Objective:
Answer these from the elk smoking thread:
1. At what temperature does coffee_junkie say to pull the roast?
2. At what temperature does meat hunter say to smoke it?
3. How long does meat hunter say the wrapped roast should sit in a cooler?

Passage provided:

# Elk ???



## swine-n-shine (Oct 29, 2009)

My boss just returned from an elk hunting venture and asked if I'd put a 10# roast or so in the smoker with my cook this weekend.  Well of course I agreed, but I got a few questions. I thought it might tend to dry out, but after reading some posts here it appears elk takes very well to smoking.  Is there any tendency to dry out? If so, should I inject (never injected before)?  What temp should I pull it off the smoker? Any good rub recipes for game?  Any help would be great.  Can't wait to try it, never had any before.


----------



## coffee_junkie (Oct 29, 2009)

I personally would cook it like a prime rib roast and pull around 135-140, game should be eaten rare....Please do not overcook it will dry out. I would also wrap in bacon just to be sure. I have never smoked an elk roast but have done them in the crock pot and have dried them out in that, it is very lean meat, but the best meat in the world IMO.


----------



## meat hunter (Oct 29, 2009)

I just did a venison rump roast last week, and it turned out great. Not dry at all. In fact, it was one of the most tender, moistest cuts of venison I have ever had. Smoke it at 225 degrees. If you have a dry rub that you like, put it on. After about the first hour in the smoker, I would spray it down with either cherry or apple juice ever 45 minutes till it hits an internal temp of 155 degree. Once it does, remove from the smoker, set it in some heavy duty foil, give it one more light spray of juice and wrap it up in the foil and then a towel or 2 around that and place in a cooler for at least 2 hours so the juices have a chance to redistribute. Low and slow smoking like this you will not need to add any bacon to the top of it. Also, add a water pan to your smoker if you can. Just remember, keep it low and slow and you can't go wrong. Post pics after you make it.

Records provided:
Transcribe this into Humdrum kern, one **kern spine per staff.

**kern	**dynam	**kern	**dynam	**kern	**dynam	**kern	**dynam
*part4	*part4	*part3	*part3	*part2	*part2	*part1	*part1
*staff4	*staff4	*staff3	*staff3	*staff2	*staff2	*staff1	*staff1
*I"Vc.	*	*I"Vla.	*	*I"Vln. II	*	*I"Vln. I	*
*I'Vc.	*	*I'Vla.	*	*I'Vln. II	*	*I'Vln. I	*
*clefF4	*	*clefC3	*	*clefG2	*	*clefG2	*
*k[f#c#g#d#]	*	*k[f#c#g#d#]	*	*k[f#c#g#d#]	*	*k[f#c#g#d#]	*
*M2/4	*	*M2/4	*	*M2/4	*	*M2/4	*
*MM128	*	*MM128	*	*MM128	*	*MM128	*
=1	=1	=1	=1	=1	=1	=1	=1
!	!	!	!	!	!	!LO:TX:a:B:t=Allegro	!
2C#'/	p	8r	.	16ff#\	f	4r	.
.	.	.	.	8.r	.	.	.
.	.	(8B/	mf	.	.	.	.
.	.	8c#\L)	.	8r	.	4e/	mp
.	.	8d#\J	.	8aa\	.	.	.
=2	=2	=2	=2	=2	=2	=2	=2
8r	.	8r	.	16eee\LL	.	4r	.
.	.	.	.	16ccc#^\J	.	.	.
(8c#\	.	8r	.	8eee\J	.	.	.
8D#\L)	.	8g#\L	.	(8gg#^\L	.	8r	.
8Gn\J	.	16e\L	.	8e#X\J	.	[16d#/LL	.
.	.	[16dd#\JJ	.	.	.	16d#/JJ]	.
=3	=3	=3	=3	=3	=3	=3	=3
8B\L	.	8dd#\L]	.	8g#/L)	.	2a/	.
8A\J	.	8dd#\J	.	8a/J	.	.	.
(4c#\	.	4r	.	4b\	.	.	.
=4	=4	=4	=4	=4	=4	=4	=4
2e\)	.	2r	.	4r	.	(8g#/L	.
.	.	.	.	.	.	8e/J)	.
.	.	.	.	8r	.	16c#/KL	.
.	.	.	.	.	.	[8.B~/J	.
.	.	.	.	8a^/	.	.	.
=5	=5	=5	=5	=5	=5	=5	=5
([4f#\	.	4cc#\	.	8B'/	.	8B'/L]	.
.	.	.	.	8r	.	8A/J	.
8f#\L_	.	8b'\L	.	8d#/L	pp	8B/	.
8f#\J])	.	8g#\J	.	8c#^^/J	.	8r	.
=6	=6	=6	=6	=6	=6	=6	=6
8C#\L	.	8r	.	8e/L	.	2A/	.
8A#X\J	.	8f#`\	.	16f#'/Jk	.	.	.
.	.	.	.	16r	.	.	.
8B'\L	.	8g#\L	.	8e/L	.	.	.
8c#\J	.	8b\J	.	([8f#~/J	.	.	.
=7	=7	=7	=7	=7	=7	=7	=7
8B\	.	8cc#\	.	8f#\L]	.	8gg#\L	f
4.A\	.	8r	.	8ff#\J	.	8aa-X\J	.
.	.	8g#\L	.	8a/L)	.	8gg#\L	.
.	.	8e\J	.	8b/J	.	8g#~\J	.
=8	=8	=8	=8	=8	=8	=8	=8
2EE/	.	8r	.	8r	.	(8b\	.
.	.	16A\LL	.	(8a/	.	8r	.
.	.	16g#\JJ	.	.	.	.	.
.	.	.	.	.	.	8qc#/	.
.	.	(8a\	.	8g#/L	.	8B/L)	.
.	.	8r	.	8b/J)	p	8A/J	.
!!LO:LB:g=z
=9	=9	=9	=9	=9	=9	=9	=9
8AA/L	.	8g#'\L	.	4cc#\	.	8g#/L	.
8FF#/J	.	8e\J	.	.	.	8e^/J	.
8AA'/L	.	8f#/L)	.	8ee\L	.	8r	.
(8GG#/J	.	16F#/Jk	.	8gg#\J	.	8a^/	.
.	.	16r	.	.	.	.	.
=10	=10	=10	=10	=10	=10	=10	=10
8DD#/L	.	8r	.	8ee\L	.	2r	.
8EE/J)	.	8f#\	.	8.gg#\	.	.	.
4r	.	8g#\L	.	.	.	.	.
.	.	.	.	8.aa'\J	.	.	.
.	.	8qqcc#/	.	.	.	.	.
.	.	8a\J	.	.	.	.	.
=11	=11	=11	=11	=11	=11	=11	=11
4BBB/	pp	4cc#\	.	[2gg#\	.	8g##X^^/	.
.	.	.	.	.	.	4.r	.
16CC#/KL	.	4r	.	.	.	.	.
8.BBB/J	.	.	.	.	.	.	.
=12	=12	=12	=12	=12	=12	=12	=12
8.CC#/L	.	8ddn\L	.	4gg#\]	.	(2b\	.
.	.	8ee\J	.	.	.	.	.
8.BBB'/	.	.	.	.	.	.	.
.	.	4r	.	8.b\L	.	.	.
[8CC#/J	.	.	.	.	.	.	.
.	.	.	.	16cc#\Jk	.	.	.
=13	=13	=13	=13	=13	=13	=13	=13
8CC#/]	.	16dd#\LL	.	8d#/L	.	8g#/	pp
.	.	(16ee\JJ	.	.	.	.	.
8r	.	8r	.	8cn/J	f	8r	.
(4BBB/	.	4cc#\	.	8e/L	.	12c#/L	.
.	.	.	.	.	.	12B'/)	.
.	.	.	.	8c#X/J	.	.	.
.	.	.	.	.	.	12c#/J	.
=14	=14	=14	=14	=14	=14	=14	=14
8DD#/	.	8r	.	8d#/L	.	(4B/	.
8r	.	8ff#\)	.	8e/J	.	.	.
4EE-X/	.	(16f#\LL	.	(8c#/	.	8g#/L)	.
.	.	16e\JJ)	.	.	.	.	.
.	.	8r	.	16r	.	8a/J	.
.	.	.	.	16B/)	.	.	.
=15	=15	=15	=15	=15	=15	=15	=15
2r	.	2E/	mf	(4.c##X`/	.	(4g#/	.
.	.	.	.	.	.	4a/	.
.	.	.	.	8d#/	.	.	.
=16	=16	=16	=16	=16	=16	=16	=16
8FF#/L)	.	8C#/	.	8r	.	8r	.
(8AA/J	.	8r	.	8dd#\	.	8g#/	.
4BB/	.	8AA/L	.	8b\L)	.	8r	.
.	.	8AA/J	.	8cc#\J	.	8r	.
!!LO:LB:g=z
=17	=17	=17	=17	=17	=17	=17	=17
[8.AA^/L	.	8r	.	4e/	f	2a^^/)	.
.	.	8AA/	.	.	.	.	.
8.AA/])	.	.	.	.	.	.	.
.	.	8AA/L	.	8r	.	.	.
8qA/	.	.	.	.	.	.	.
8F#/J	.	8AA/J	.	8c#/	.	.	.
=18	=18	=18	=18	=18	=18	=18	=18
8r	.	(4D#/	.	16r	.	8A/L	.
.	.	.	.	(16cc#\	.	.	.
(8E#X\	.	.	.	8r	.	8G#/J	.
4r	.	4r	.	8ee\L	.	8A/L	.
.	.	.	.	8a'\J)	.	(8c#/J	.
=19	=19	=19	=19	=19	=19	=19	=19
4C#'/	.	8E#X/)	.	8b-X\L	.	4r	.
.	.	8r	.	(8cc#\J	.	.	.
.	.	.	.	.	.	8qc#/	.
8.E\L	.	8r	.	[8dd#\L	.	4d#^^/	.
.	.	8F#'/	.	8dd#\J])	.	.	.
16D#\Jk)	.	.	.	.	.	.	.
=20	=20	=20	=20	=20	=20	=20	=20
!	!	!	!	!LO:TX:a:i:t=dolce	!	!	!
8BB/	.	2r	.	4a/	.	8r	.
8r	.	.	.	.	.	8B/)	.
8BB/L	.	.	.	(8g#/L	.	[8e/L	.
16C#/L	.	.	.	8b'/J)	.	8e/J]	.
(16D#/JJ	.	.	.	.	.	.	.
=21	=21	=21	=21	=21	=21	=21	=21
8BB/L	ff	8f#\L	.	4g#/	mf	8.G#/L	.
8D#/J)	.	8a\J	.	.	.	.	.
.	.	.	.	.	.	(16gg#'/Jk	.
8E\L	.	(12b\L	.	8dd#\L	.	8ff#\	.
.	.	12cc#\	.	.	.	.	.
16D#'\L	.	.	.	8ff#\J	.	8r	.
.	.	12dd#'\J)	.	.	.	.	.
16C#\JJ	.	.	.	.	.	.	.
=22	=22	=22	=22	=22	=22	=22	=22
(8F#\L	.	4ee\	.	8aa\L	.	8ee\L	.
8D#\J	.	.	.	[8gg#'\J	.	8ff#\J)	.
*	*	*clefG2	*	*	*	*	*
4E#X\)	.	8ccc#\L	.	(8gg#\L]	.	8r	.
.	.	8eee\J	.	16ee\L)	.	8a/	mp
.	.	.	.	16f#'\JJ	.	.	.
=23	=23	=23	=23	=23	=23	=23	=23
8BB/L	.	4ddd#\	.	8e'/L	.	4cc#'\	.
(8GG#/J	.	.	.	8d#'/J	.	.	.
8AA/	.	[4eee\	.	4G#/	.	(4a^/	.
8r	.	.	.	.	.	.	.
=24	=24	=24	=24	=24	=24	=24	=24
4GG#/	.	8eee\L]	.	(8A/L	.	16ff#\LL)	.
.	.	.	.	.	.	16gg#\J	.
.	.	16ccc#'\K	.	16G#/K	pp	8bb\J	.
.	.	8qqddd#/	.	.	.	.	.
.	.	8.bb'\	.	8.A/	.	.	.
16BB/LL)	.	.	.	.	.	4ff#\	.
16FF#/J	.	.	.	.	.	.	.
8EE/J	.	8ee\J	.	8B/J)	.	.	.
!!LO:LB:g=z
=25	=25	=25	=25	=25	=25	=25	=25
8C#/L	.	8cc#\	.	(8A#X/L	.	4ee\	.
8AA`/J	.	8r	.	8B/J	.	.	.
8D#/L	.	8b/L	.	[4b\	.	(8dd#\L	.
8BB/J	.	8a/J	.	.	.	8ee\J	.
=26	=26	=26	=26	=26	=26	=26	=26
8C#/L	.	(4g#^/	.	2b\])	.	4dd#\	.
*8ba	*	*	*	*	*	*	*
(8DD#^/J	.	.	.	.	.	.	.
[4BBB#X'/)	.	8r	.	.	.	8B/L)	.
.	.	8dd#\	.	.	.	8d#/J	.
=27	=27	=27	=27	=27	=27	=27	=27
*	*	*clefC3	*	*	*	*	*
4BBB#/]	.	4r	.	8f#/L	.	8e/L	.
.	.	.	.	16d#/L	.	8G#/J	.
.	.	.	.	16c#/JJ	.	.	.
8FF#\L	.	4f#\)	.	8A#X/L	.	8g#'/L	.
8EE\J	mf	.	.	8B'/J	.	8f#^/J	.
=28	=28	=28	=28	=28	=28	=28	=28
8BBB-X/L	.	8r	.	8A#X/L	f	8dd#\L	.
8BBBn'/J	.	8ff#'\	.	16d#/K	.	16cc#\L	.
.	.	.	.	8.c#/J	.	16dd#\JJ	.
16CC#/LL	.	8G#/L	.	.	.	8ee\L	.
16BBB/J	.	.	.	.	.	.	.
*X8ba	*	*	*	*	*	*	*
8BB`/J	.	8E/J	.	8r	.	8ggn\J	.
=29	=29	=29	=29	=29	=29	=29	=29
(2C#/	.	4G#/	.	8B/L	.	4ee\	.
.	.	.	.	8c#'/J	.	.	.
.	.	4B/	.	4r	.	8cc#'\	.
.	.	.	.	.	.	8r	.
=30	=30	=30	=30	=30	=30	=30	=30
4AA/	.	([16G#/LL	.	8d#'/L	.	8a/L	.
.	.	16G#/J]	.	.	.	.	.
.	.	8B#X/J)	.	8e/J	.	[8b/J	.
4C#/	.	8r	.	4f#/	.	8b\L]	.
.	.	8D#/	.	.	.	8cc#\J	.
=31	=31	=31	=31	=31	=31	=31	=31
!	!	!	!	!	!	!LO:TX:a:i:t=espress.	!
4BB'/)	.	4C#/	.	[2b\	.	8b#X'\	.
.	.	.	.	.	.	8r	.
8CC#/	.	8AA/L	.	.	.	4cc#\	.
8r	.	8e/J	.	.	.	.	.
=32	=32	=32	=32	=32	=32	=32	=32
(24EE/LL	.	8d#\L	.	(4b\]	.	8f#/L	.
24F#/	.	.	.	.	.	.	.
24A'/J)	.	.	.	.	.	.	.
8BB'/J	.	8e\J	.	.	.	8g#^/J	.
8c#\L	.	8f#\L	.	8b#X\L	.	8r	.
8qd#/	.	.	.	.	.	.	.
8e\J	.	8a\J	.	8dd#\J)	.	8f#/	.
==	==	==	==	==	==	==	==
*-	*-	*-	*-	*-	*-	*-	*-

Response to the exercise:
1. Around 135-140.
2. 225 degrees.
3. At least 2 hours.